You won’t be able to use this API on different GPUs directly and could split the input in e.g. the batch dimension, send each chunk to a GPU, and apply the convolution there.

Zhang_Chi · March 9, 2021, 6:00am

thanks for the reply. after sending each chunk to different gpus, how to apply the convolution in parallel?

ptrblck · March 9, 2021, 6:07am

You could directly call them:

out1 = F.conv2d(in1, weight1)
out2 = F.conv2d(in2, weight2)

where inX and weightX is on the cuda:x device.

Zhang_Chi · March 9, 2021, 9:18am

but these two operations are done sequentially, right? how to make it parallel?
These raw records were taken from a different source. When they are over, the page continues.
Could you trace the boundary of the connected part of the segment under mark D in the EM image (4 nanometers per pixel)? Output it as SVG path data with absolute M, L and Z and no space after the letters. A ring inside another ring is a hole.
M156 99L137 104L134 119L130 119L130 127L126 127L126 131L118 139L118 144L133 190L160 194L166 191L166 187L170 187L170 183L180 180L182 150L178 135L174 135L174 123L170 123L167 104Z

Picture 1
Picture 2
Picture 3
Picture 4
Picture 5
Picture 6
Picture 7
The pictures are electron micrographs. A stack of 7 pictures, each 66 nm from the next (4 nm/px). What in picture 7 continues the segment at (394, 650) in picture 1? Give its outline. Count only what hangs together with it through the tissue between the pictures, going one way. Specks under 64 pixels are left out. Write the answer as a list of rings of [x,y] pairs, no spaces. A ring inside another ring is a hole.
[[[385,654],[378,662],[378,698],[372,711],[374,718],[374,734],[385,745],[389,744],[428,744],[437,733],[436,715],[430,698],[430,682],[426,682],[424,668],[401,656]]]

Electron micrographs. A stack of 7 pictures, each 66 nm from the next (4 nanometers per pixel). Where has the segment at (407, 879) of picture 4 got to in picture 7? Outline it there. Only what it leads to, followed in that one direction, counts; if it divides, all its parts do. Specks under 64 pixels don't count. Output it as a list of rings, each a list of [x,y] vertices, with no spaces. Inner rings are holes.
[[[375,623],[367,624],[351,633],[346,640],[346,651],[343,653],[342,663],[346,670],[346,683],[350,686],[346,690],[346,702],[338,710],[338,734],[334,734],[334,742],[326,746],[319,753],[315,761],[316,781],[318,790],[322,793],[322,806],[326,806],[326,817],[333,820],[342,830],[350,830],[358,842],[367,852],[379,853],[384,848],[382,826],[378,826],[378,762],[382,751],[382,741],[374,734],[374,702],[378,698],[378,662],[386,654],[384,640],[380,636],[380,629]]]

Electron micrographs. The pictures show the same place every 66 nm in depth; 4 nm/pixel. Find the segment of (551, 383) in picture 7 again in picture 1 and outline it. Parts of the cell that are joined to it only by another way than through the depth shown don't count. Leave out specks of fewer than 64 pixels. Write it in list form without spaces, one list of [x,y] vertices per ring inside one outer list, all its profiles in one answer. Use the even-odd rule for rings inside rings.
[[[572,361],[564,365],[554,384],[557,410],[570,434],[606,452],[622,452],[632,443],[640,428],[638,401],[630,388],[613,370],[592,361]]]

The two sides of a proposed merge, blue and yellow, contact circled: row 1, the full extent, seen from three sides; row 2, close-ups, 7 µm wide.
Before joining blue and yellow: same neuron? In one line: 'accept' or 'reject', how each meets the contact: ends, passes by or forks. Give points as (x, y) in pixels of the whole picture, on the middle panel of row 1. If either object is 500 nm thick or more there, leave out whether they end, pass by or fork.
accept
ptrblck · March 10, 2021, 12:10am

The kernel scheduling would be executed sequentially by the CPU and thus the launches might be delayed, but the kernel execution on the GPU would be performed in parallel.
You would see this effect by profiling a sufficiently large workload using e.g. Nsight Systems.

Zhang_Chi · March 10, 2021, 5:23am

thanks for the explanation.
so out2 = F.conv2d(in2, weight2) will start before F.conv2d(in1, weight1) is finished on GPU 1, right?

BTW, what if the weights are shared in two lines, should I do it by:
out1 = F.conv2d(in1, weight.cuda(0))
out2 = F.conv2d(in2, weight.cuda(1))

ptrblck · March 10, 2021, 7:39am

If the CPU is fast enough to schedule it and the actual kernel execution takes more time than the launch, then yes.
You won’t be able to see any overlap with a tiny workload, as the kernel launch overheads would be larger than the actual GPU workload, i.e. kernel1 finishes before the CPU can schedule the launch of kernel2.

Yes, you have to move the parameters to the appropriate device before executing the operation.

Zhang_Chi · March 10, 2021, 8:17am

Thank you very much for the reply!